The New Jersey Supreme Court recently ruled that one insurer can file a direct claim against another insurer for recovery of defense costs and legal fees.
In a property damage dispute in which an insured received coverage from multiple insurers on a consecutive basis, the trial court ruled that an insurer that failed to provide defense costs can be subject to a contribution claim for reimbursement of defense costs by co-insurers that already contributed to the defense. The New Jersey Supreme Court, in Potomac Insurance Company of Illinois v. Pennsylvania Manufacturers Association Insurance Co., allowed such a contribution claim to prevent an inequitable allocation of defense costs. The trial court also awarded fees for the litigation costs to obtain reimbursement of defense costs. The Appellate Division sustained the trial court’s ruling, but dismissed the award for reimbursement. In affirming the judgment of the Appellate Division, the New Jersey Supreme Court held that allocation of defense costs among multiple insurers that provided continuous coverage serves the objective of conserving parties’ resources, fostering prompt resolution of litigation and allowing an equitable allocation of the cost of litigation to all responsible carriers.
In 1981, the Township of Evesham hired Roland Arisone, Inc. to serve as the general contractor for a multimillion-dollar school construction project. After the construction project ended, the township found defects in the work performed by Roland Arisone. The township sued Roland Arisone for negligence and breach of contract. Roland Arisone -- insured by Pennsylvania Manufacturers Association Insurance Co., Newark Insurance Co., Royal Insurance Co., OneBeacon Insurance Co. and Selective Way Insurance Co. -- said the insurance carriers were placed on notice regarding Roland Arisone’s demand for defense and indemnity. As litigation began, One Beacon and Selective paid legal fees and defense costs. Pennsylvania Manufacturers and Royal Insurance disclaimed, which prompted a separate declaratory judgment action that ultimately settled. As part of that settlement, Roland Arisone agreed to release Pennsylvania Manufacturers from all claims for defense fees and costs in exchange for $150,000 toward settlement of the negligence/breach of contract claims.
After the underlying matter settled between the Township of Evesham and Roland Arisone, the legal fees paid by OneBeacon and Selective totaled $528,868.54. One Beacon, the transferee of the named plaintiff, Potomac Insurance Company of Illinois, sought a percentage of defense costs from Pennsylvania Manufacturers and Royal Insurance.
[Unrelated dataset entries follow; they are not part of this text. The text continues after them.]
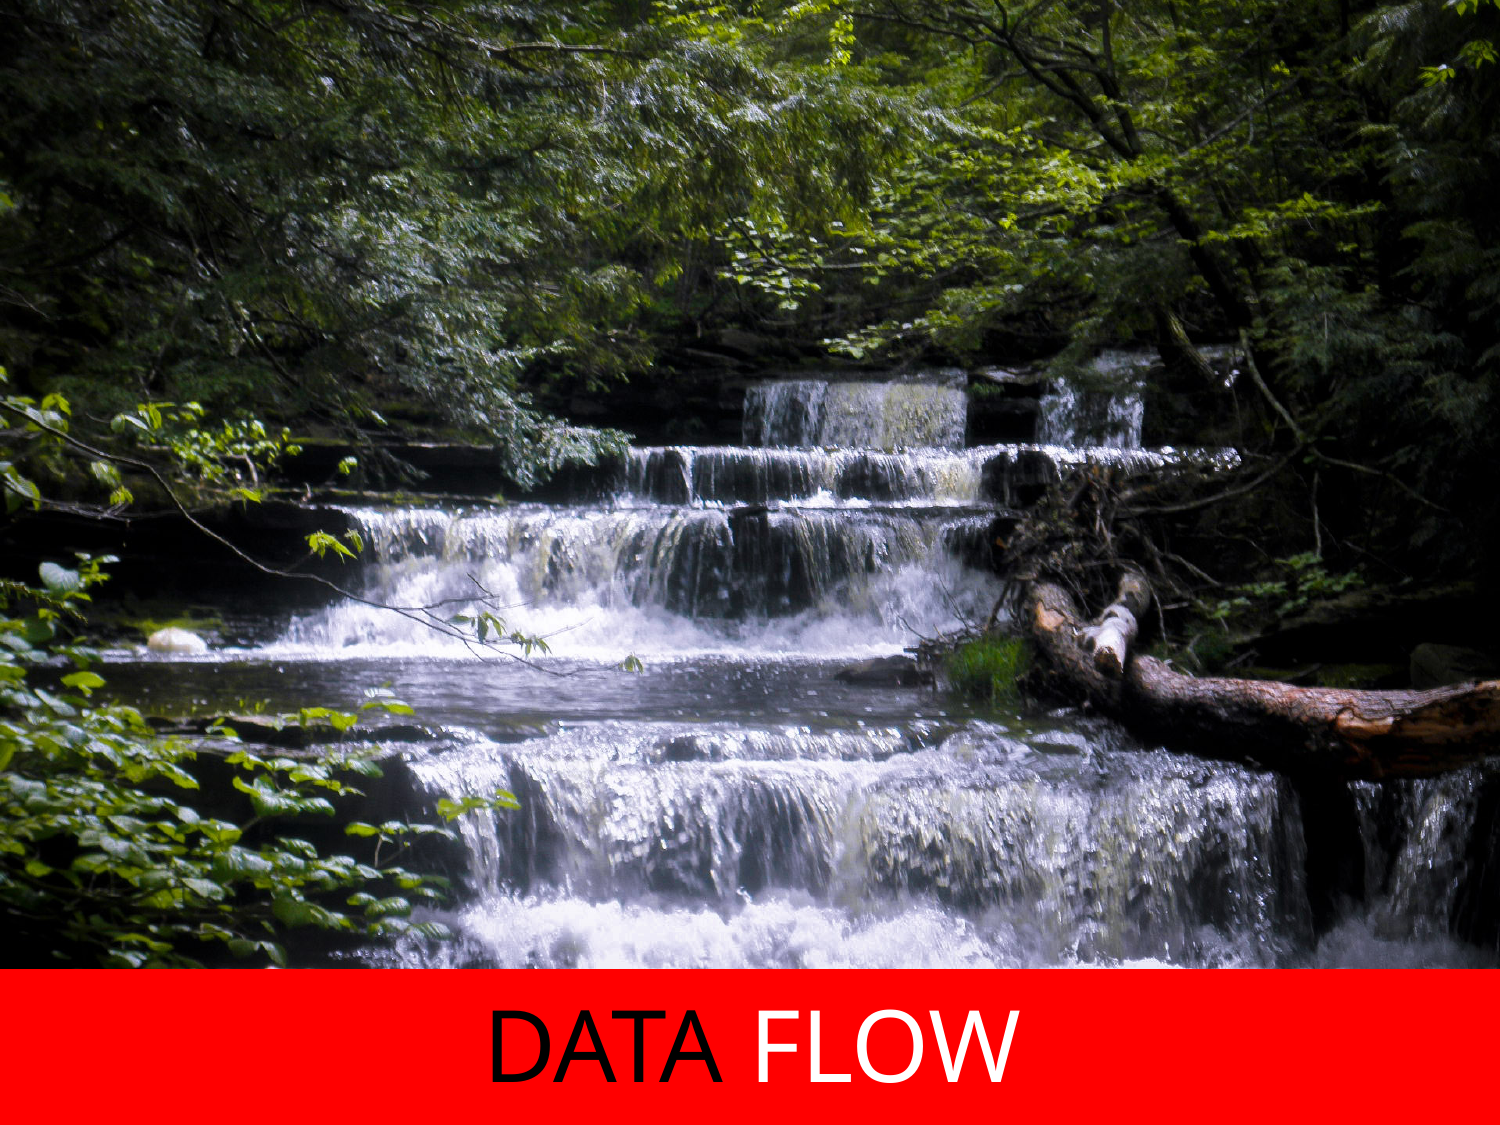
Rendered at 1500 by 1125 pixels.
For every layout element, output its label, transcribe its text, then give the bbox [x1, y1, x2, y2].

list DATA FLOW [28, 974, 1478, 1111]
picture [0, 0, 1500, 969]
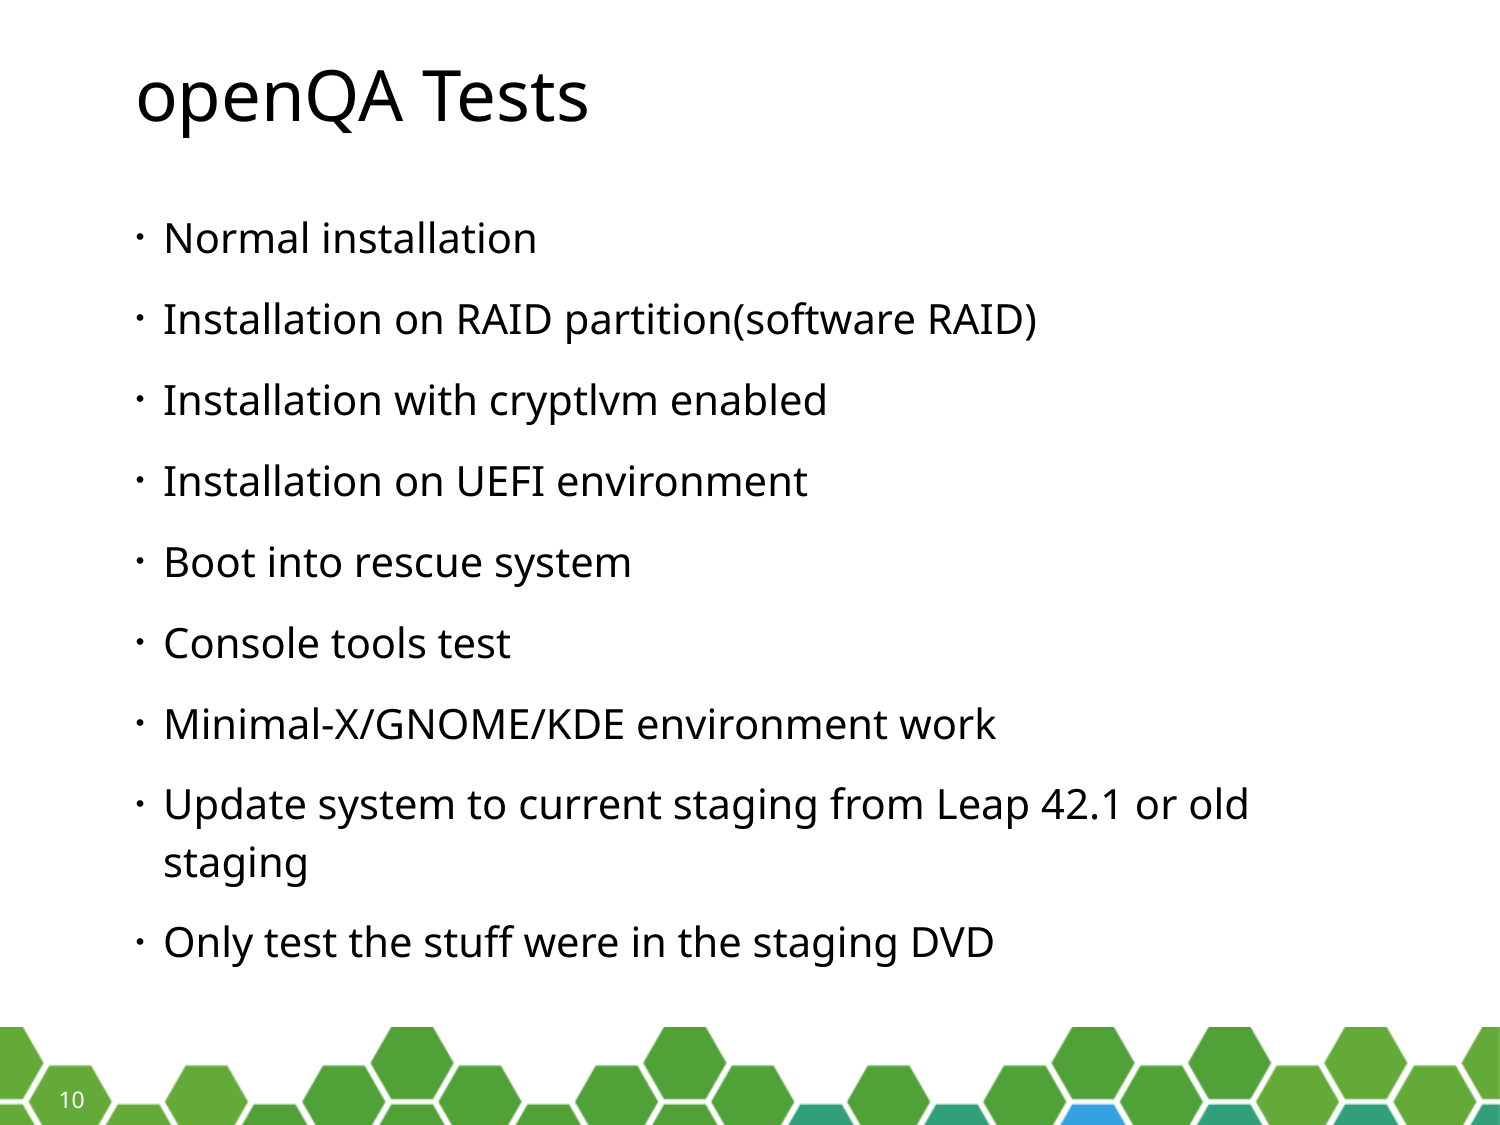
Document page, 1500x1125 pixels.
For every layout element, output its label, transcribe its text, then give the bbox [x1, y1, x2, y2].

list Normal installation Installation on RAID partition(software RAID) Installation with cryptlvm enabled Installation on UEFI environment Boot into rescue system Console tools test Minimal-X/GNOME/KDE environment work Update system to current staging from Leap 42.1 or old staging Only test the stuff were in the staging DVD [135, 208, 1372, 862]
title openQA Tests [135, 12, 1372, 175]
picture [0, 1027, 1500, 1125]
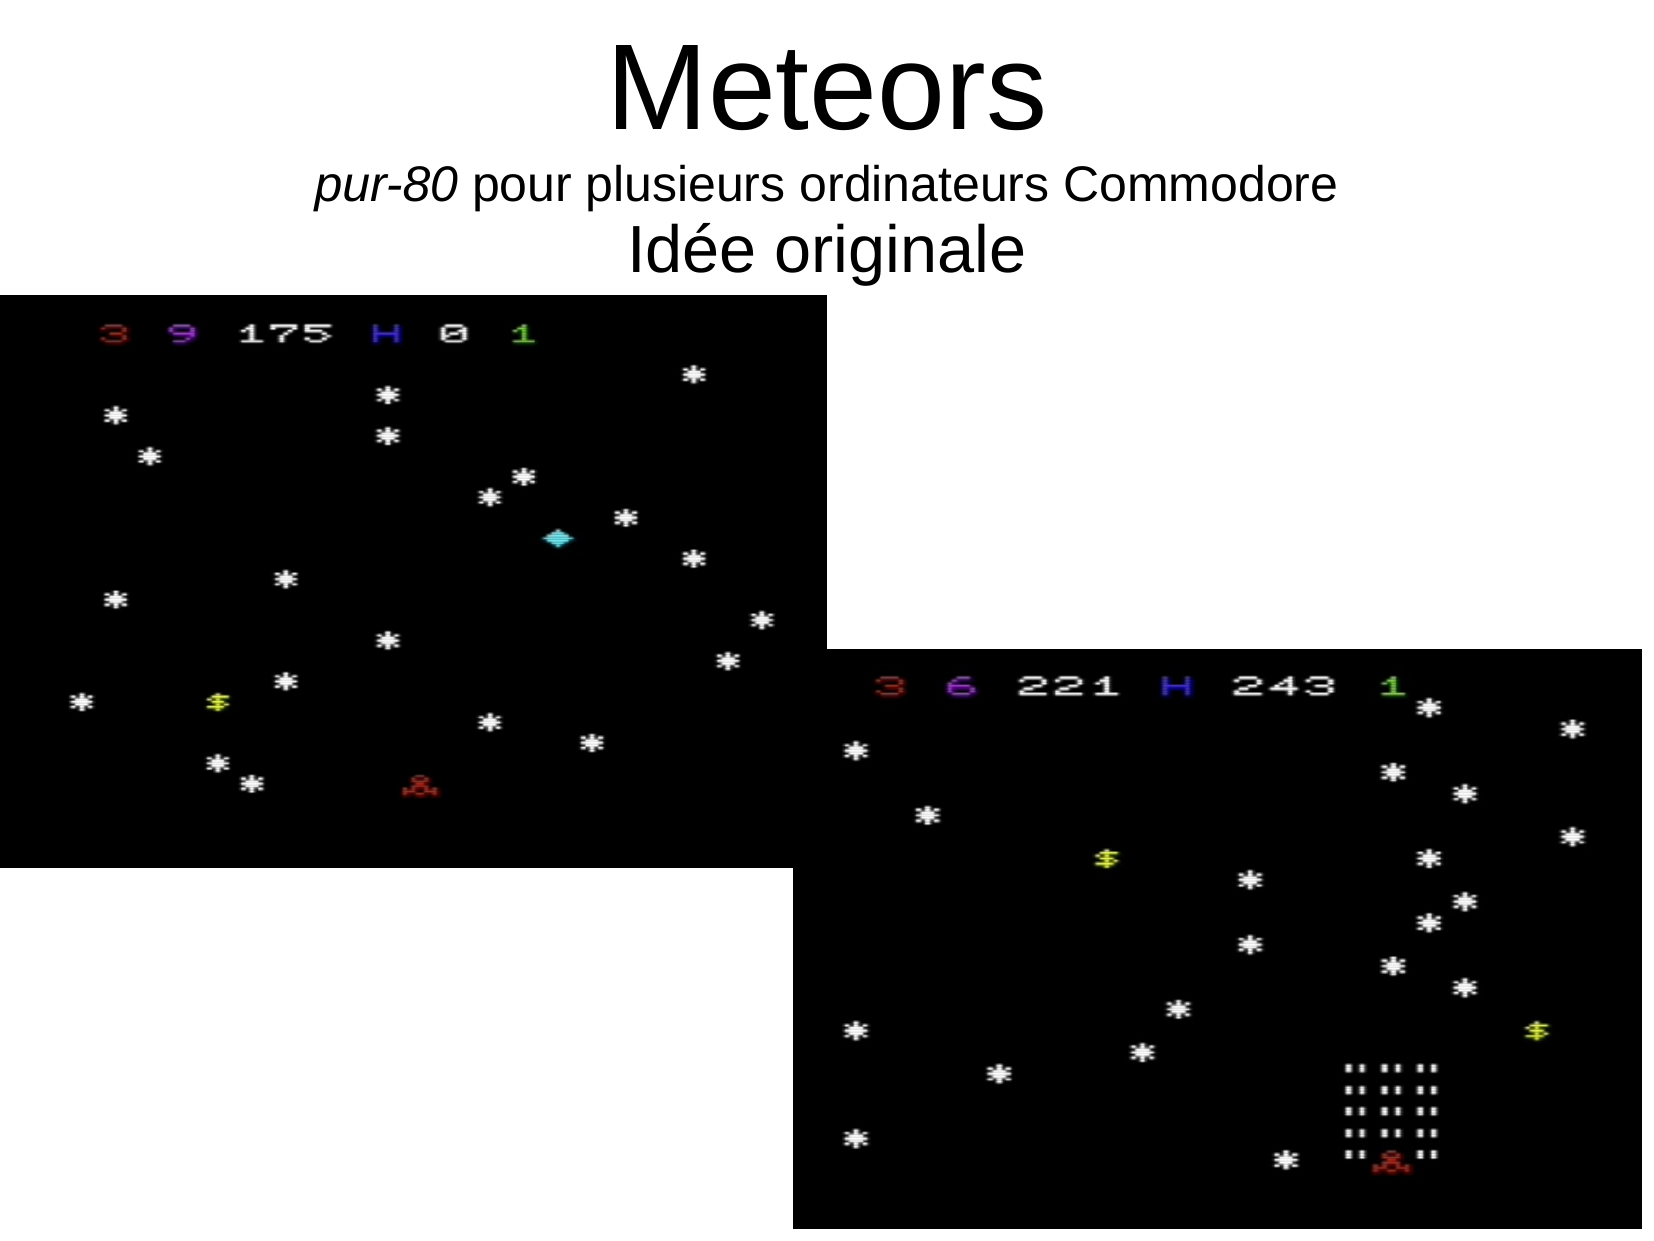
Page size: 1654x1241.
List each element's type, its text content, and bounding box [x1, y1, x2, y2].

title Meteors pur-80 pour plusieurs ordinateurs Commodore Idée originale [82, 19, 1571, 287]
picture [0, 295, 1642, 1229]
After Royal Insurance agreed to an allocation, OneBeacon sought defense costs from Pennsylvania Manufacturers as it was the only carrier that did not contribute toward the defense of the co-insured. Pennsylvania Manufacturers relied upon the settlement agreement with Roland Arisone in support of its claim that it would not pay a share of the defense fees.
The trial court held that Pennsylvania Manufacturers knew that OneBeacon was not part of the settlement agreement with Roland Arisone and therefore the settlement could only be for indemnity payments since OneBeacon, or any carrier, never waived its contribution claims against Pennsylvania Manufacturers. While the settlement agreement ended Roland Arisone’s right to recover for defense costs, the other insurance carriers still had a claim for contribution.
After finding that the settlement agreement did not bar any claims for contribution against Pennsylvania Manufacturers by co-insurers, the New Jersey Supreme Court also ruled, in a case of first impression, that an insurer may bring a claim of contribution against its co-insurer for defense costs that arise from continuous property damage litigation. The Appellate Division relied on a California case, Fireman’s Fund Insurance Co. v. Maryland Casualty Co., which allowed for a direct right of action by one insurer of a common insured against another insurer for defense costs from the same risk. The ruling in Fireman’s Fund combined with the court’s opinion that defense costs should be allocated by a formula set forth in Carter-Wallace, Inc. v. Admiral Insurance Co., a familiar allocation method in New Jersey used for personal injury and property damage claims, led to this decision. The Carter-Wallace allocation, also known as the “continuous trigger theory,” is a pro rata formula that distributes losses among insurers based on the extent of the risk assumed. When the continuous trigger theory is utilized, the court allows insurers to file suit against other co-insurers to allow the judiciary to determine the equitable allocation of losses. The application of this allocation allowed the New Jersey Supreme Court to affirm the order that Pennsylvania Manufacturers pay 16 percent of the defense costs, which totaled $84,618.
Finally, the New Jersey Supreme Court relied upon another familiar New Jersey case, Owens-Illinois, Inc. v. United Insurance Co. The rationale found in Owens-Illinois -- that spreading risk is more efficient on a conceptual basis than placing the entire loss on one insurer -- also applied to defense cost allocation among co-insurers, according to the New Jersey Supreme Court. The equitable principles found in Owens-Illinois that are now applicable as it relates to the payment of defense costs among continuous co-insurers will certainly alter insurers’ decisions regarding when to pay for a defense.
Justice Anne M. Patterson delivered the Sept. 16 opinion of the New Jersey Supreme Court.